“Problems cannot be solved at the same level of awareness that created them.” – Albert Einstein

I feel like I am tempting fate to write this, but we had a last bit of 2009 sadness on Christmas Eve.  I didn’t want to write about it, on that Christmas when I was just starting to feel a bit of Christmas magic returned, but it was there in the background,  a dark shadow in the corner of the warm holiday glow.

On Christmas Eve, we took a second of our dogs to her final rest.  Anna, my adopted racing greyhound girl, was still bright-eyed and sweet at venerable thirteen, but her body finally failed her.  A disc in her back ruptured, and by the time we realized what had happened, her hindquarters were paralyzed and unfeeling and she could no longer rise to eat or drink or relieve herself.  Her large, clear, brown eyes were a mask of misery and, in consideration of her age and general health, there was nothing we could do to reasonably restore her to a bearable life.  On Christmas Eve, we gave her a final gift and released her from a life of pain.

It was a hard thing.  She was not a dog that you could get “close” to.  She was a gentle, quiet dog, with that inherent greyhound elegance and infinite patience.  But she was aloof.  Retired to her meant retired, and her world revolved around a soft place to lay her bones and good food to eat.

Nevertheless, I got accustomed to stepping over and around her slender but sprawling frame on the carpet.  I got used to her following us around like a gray ghost on the edge of family gatherings.  I got used to her silent, watchful presence.  And without her to announce dinnertime to us in her short, ringing bark, we often forget to feed our one remaining dog until well past the scheduled hour.  I was unprepared for the hole her absence has created.

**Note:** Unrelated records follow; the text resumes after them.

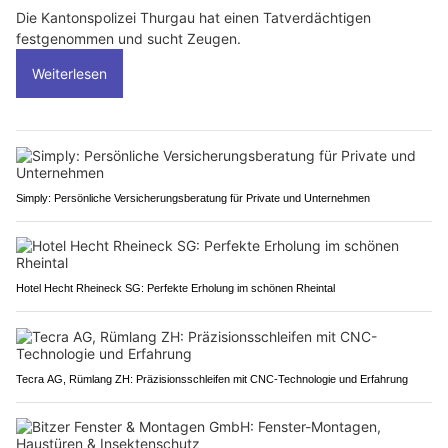
Die Kantonspolizei Thurgau hat einen Tatverdächtigen
festgenommen und sucht Zeugen.
Weiterlesen
Simply: Persönliche Versicherungsberatung für Private und Unternehmen
Hotel Hecht Rheineck SG: Perfekte Erholung im schönen Rheintal
Tecra AG, Rümlang ZH: Präzisionsschleifen mit CNC-Technologie und Erfahrung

We have so much more room in our house now.   The remaining member of our pack, our diminutive (in stature only), Jack Russell Terrier is parsimonious of space and resources, even if her personality is large enough to fill a room.  The big wire crates are gone,  the big water jug has been replaced by a modest bowl, and the economy-sized food bin is a sad relic, unnecessary in our new dog-reduced state.

But the spaciousness echoes with a bit of emptiness, and at night I still find myself stepping around the place on the floor, that place that seems still so warm with the memory of quiet gray dog, and a phase of my life that is slowly passing away.

December 28th, 2009 at 11:51 am
2 Responses to “And then, there was one”
  1. 1
    Steph Says:

    I’m so sorry, Bri. My heart goes out to you.

  2. 2
    Sara Says:

    I am so sorry for your loss. You are all in my thoughts and prayers.